War II foi e continua sendo um sucesso, de acordo com Carlos, os jogos não costumam ficar muitos anos nas prateleiras das lojas, pois com o tempo a sua produção e comercialização já não valem mais a pena pelos altos custos envolvidos. Mas isso não aconteceu com o jogo de guerra dos Seabra que, após 40 anos da data de lançamento, continua dando lucros para a Grow.

Já em 1984, paralelamente aos trabalhos independentes, Carlos começou a trabalhar no Serviço Nacional de Aprendizagem Comercial (Senac). Ele foi contratado para coordenar o programa de “Informática e Educação”. Nessa época, ainda nem existia o Windows, os computadores disponíveis eram Sinclairs, Itautec e Dos. “O Senac tinha um andar cheio de computadores, mas não tinha gente para usar aquilo, as salas ficavam vazias”, relembra. Por isso, Seabra tinha a missão de trazer novas pessoas para começarem a aprender a utilizar os computadores, com este objetivo em mente, teve a ideia de usar os jogos como chamariz.

Carlos convidou o pessoal de um clube xadrez que conhecia para disputar um campeonato do jogo de estratégia, mas nos computadores Apple 2 do Senac. “O software não era grande coisa, tanto que os vencedores eram seres humanos. Eles disputavam contra o computador, hoje em dia isso é difícil, até campeões mundiais perdem para os softwares”, explica.

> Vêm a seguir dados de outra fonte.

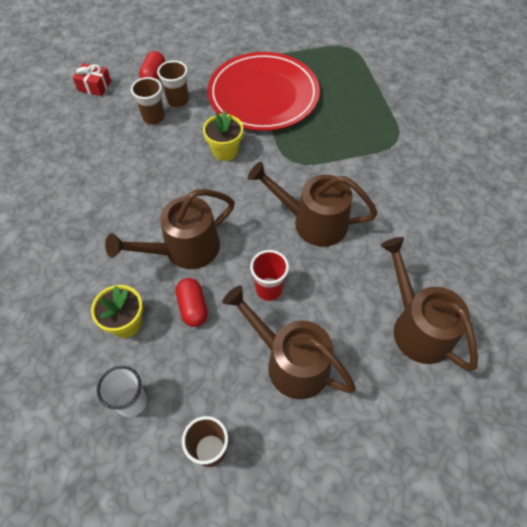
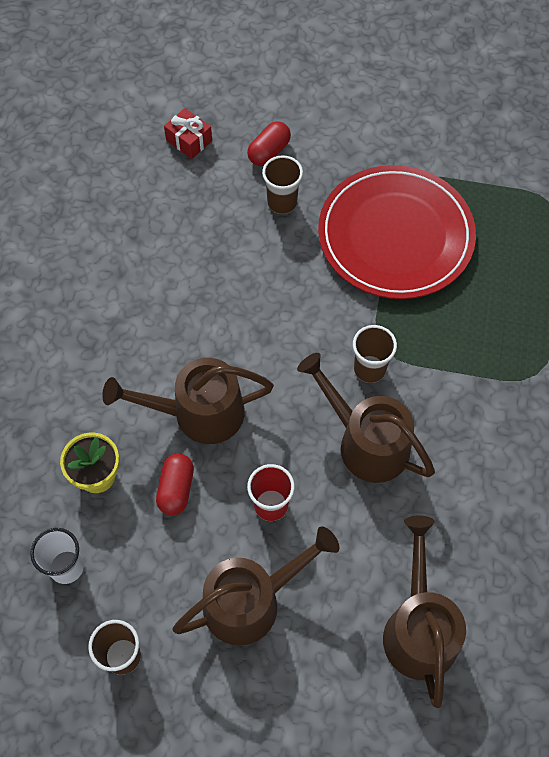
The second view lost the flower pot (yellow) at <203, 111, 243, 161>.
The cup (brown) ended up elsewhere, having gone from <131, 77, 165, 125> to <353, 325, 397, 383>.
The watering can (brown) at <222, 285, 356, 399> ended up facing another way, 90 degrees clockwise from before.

Sob influência dos computadores do Senac e seu conhecimento sobre o universo dos jogos, Carlos criou o “Clube Sinclair”, ele entrou em contato com pessoas que trabalhavam com uma revista que publicava programas para o Sinclair, em que os leitores utilizavam os programas descritos nas páginas para rodarem joguinhos. Dessa maneira, com o clube, as pessoas podiam trocar diferentes programas e jogos, todas as terças e quintas a noite.

Tempos depois, Carlos foi convidado a se tornar gerente do Senac, aprofundando-se ainda mais no universo da tecnologia, informática e educação. Paralelamente, ele era presidente da Federação Paulista de Cineclubes e trabalhava como tradutor de quadrinhos para a revista Abril.

Já muito envolvido com a informática e com seus contatos no mundo dos jogos, Carlos passou a receber encomendas de jogos digitais de grandes empresas, como: Vale do Rio Doce, Odebrecht e Banco do Brasil. Sem nunca parar de produzir jogos de tabuleiro. De acordo com Carlos, seu sonho é unir os dois formatos num único jogo: físico e digital, no entanto, apesar de tentar e chegar próximo do resultado, ainda não conseguiu concretizar esta missão.

Atualmente, Carlos Seabra, de 66 anos, continua produzindo jogos e trabalhando muito, mais fortemente na área de educação, dando palestras sobre o ensinar relacionado com as novas tecnologias, mídias e jogos. A relevância dos Seabra no universo dos jogos brasileiros é incalculável, neste perfil contamos um pouco da história de um dos pioneiros dos jogos no Brasil, seu legado e contribuição vão muito além dessas poucas linhas.